As stated before, logos with simple and effective messages. From research we have done, we find there is a lot of confusion about logos in the marketplace. For instance, we did a consumer insights study a couple of years ago. We did personal interviews with 100 buyers of natural & organic personal care products in the UK. When asked what symbols do they look for on natural & organic beauty products, Soil Association was first with 27 mentions. However, fairtrade was second with 21 mentions; fairtrade does not have a standard for natural or organic personal care products. The Fairtrade Mark is found on products that contain a minimum percentage of certified fairtrade ingredients. Unlike natural & organic personal care standards, there is no list of prohibited ingredients.

Moving forward, how to do you expect natural and organic labelling of beauty and personal care products to evolve in the future​?
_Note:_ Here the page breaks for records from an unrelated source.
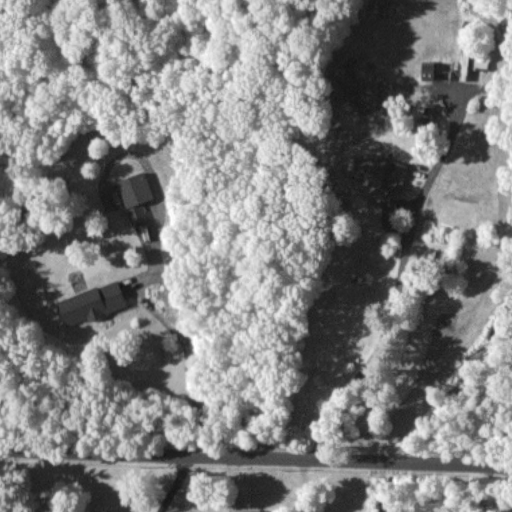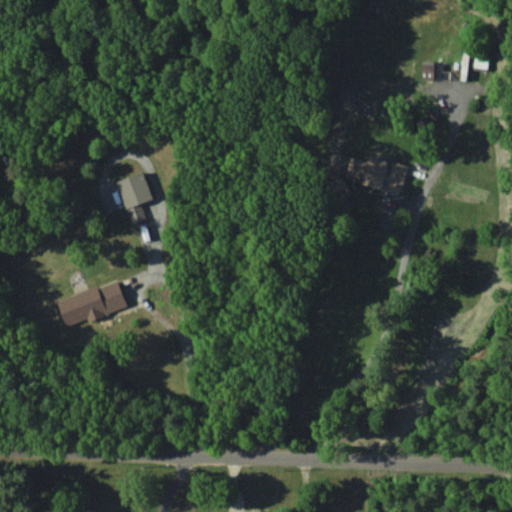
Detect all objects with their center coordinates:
building: (377, 171)
building: (135, 194)
building: (93, 302)
road: (395, 309)
road: (181, 327)
road: (255, 454)
building: (262, 510)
Unfortunately, we see the way forward is more fragmentation in terms of standards and certification schemes. This topic is frequently discussed at our Sustainable Cosmetics Summit. When we first hosted this summit, there were 5 major standards for natural & organic personal care products in Europe and about 8 worldwide. Now, in 2017, there are over 20 standards in Europe and over 30 worldwide.  
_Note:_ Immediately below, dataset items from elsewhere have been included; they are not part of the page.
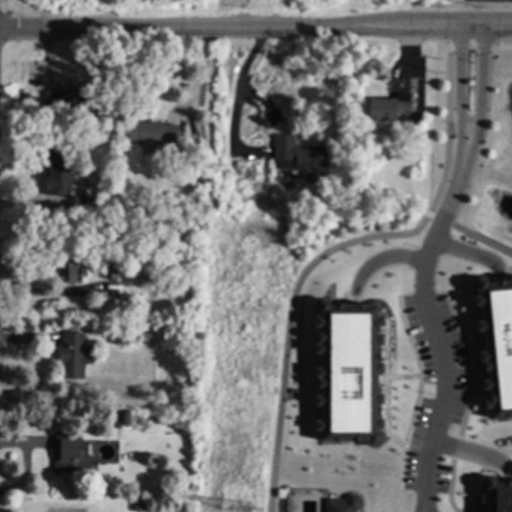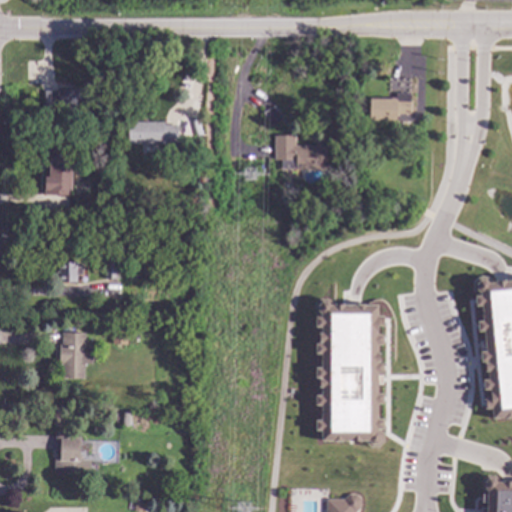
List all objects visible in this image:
park: (81, 12)
road: (256, 26)
road: (468, 48)
road: (500, 48)
road: (459, 74)
road: (481, 74)
road: (197, 78)
road: (236, 98)
building: (68, 99)
building: (66, 100)
building: (391, 102)
building: (389, 108)
building: (271, 117)
road: (468, 122)
building: (44, 129)
building: (162, 131)
building: (150, 133)
road: (459, 147)
road: (469, 147)
building: (297, 154)
building: (297, 155)
building: (331, 171)
building: (56, 173)
building: (56, 174)
power tower: (252, 175)
building: (201, 179)
building: (322, 197)
road: (439, 219)
road: (481, 239)
road: (329, 250)
road: (470, 253)
road: (379, 259)
building: (110, 270)
building: (67, 272)
building: (68, 272)
building: (130, 307)
building: (118, 337)
road: (436, 339)
building: (495, 343)
building: (495, 344)
building: (72, 356)
building: (73, 356)
road: (469, 363)
building: (347, 372)
building: (347, 373)
road: (415, 404)
building: (125, 420)
road: (454, 447)
road: (416, 449)
road: (473, 453)
building: (67, 456)
building: (68, 456)
road: (449, 485)
building: (495, 495)
building: (496, 496)
building: (340, 504)
building: (342, 504)
power tower: (243, 507)
building: (136, 508)
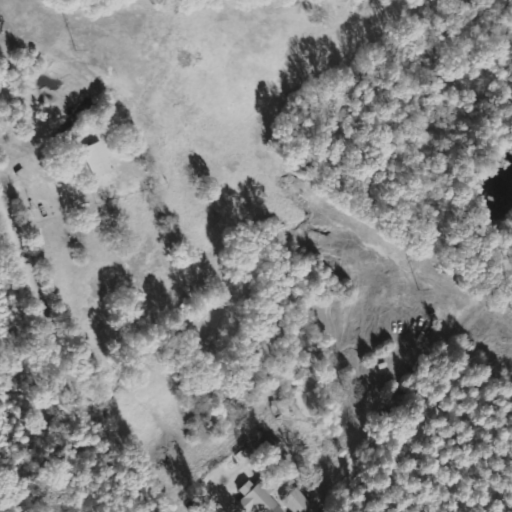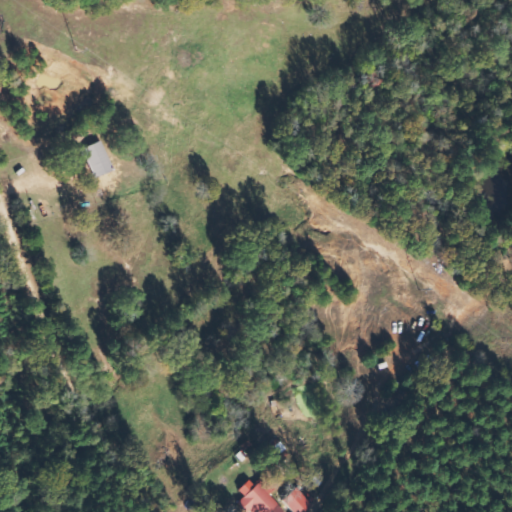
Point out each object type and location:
building: (92, 157)
road: (65, 356)
building: (273, 448)
building: (256, 495)
building: (292, 500)
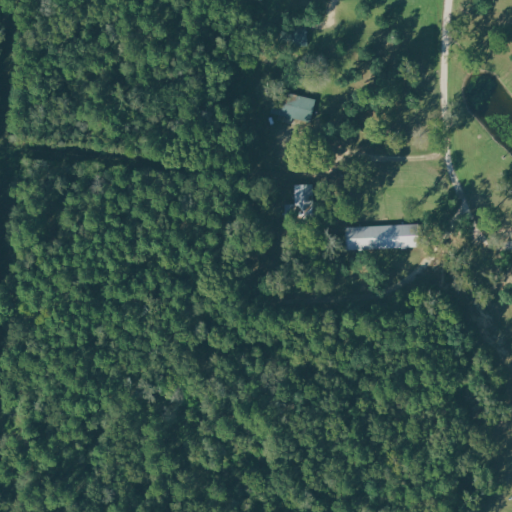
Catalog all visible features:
building: (294, 108)
road: (446, 121)
road: (369, 160)
building: (302, 202)
building: (381, 237)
To add to the confusion, we are seeing more ethical logos and symbols being introduced on personal care products. Many are from the food industry e.g. Rainforest Alliance, Vegan Society, Gluten-Free, Halal, Non-GMO, etc. Others represent some sustainability / ethical attributes, like Fairtrade, EU Eco-Flower and Nordic Swan. We call this the ‘labelisation’ trend, happening in the food and other consumer product industries. 

We (Ecovia Intelligence) believe the way forward is less labels and more simple messaging. Having multiple logos on product packs creates more consumer confusion. There is also a danger that some consumers will switch off and become antagonized by such logos and symbols.

Ecovia Intelligence organsizes the annual Sustainable Cosmetics Summit​ events.